__DIRECTIONS FOR THIS TASK__. Reproduce every line of the data below word for word, with no changes.

*** MATERIAL SUPPLIED ***

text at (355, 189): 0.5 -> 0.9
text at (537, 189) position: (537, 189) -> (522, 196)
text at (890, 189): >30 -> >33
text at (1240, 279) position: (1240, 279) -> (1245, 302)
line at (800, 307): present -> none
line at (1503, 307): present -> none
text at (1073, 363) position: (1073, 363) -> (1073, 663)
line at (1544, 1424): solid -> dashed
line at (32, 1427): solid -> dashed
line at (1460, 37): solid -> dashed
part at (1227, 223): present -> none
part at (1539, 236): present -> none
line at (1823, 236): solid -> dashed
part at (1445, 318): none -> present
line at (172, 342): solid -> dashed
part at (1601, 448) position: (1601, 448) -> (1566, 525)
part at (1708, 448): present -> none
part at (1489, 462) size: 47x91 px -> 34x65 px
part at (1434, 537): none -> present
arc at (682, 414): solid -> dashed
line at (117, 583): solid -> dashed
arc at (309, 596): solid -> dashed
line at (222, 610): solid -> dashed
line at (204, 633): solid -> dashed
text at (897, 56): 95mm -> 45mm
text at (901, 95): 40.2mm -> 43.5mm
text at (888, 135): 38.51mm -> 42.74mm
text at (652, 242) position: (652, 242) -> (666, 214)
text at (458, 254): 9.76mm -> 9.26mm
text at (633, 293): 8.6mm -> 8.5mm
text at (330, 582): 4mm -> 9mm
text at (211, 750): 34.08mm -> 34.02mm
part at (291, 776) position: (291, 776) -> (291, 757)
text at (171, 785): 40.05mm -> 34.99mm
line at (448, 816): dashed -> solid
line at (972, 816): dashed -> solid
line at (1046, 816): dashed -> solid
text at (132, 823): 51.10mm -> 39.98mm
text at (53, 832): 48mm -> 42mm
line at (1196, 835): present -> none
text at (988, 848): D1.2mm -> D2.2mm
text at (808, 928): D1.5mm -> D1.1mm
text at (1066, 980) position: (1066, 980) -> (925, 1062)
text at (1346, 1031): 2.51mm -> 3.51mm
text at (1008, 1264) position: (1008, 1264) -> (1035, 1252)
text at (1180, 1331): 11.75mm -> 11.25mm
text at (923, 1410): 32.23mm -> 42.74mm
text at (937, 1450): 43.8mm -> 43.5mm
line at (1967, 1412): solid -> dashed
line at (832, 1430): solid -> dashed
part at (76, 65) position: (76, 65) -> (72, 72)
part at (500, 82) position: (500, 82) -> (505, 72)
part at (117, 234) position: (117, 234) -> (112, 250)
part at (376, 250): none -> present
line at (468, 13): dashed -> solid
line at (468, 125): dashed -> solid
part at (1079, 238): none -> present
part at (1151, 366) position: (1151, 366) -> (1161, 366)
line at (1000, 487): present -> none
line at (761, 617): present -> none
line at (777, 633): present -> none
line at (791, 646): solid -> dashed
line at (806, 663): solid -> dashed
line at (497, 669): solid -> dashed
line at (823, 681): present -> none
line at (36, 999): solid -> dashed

***

__EXERCISE OUTPUT__.
text at (355, 189): 0.5 -> 0.9
text at (537, 189) position: (537, 189) -> (522, 196)
text at (890, 189): >30 -> >33
text at (1240, 279) position: (1240, 279) -> (1245, 302)
line at (800, 307): present -> none
line at (1503, 307): present -> none
text at (1073, 363) position: (1073, 363) -> (1073, 663)
line at (1544, 1424): solid -> dashed
line at (32, 1427): solid -> dashed
line at (1460, 37): solid -> dashed
part at (1227, 223): present -> none
part at (1539, 236): present -> none
line at (1823, 236): solid -> dashed
part at (1445, 318): none -> present
line at (172, 342): solid -> dashed
part at (1601, 448) position: (1601, 448) -> (1566, 525)
part at (1708, 448): present -> none
part at (1489, 462) size: 47x91 px -> 34x65 px
part at (1434, 537): none -> present
arc at (682, 414): solid -> dashed
line at (117, 583): solid -> dashed
arc at (309, 596): solid -> dashed
line at (222, 610): solid -> dashed
line at (204, 633): solid -> dashed
text at (897, 56): 95mm -> 45mm
text at (901, 95): 40.2mm -> 43.5mm
text at (888, 135): 38.51mm -> 42.74mm
text at (652, 242) position: (652, 242) -> (666, 214)
text at (458, 254): 9.76mm -> 9.26mm
text at (633, 293): 8.6mm -> 8.5mm
text at (330, 582): 4mm -> 9mm
text at (211, 750): 34.08mm -> 34.02mm
part at (291, 776) position: (291, 776) -> (291, 757)
text at (171, 785): 40.05mm -> 34.99mm
line at (448, 816): dashed -> solid
line at (972, 816): dashed -> solid
line at (1046, 816): dashed -> solid
text at (132, 823): 51.10mm -> 39.98mm
text at (53, 832): 48mm -> 42mm
line at (1196, 835): present -> none
text at (988, 848): D1.2mm -> D2.2mm
text at (808, 928): D1.5mm -> D1.1mm
text at (1066, 980) position: (1066, 980) -> (925, 1062)
text at (1346, 1031): 2.51mm -> 3.51mm
text at (1008, 1264) position: (1008, 1264) -> (1035, 1252)
text at (1180, 1331): 11.75mm -> 11.25mm
text at (923, 1410): 32.23mm -> 42.74mm
text at (937, 1450): 43.8mm -> 43.5mm
line at (1967, 1412): solid -> dashed
line at (832, 1430): solid -> dashed
part at (76, 65) position: (76, 65) -> (72, 72)
part at (500, 82) position: (500, 82) -> (505, 72)
part at (117, 234) position: (117, 234) -> (112, 250)
part at (376, 250): none -> present
line at (468, 13): dashed -> solid
line at (468, 125): dashed -> solid
part at (1079, 238): none -> present
part at (1151, 366) position: (1151, 366) -> (1161, 366)
line at (1000, 487): present -> none
line at (761, 617): present -> none
line at (777, 633): present -> none
line at (791, 646): solid -> dashed
line at (806, 663): solid -> dashed
line at (497, 669): solid -> dashed
line at (823, 681): present -> none
line at (36, 999): solid -> dashed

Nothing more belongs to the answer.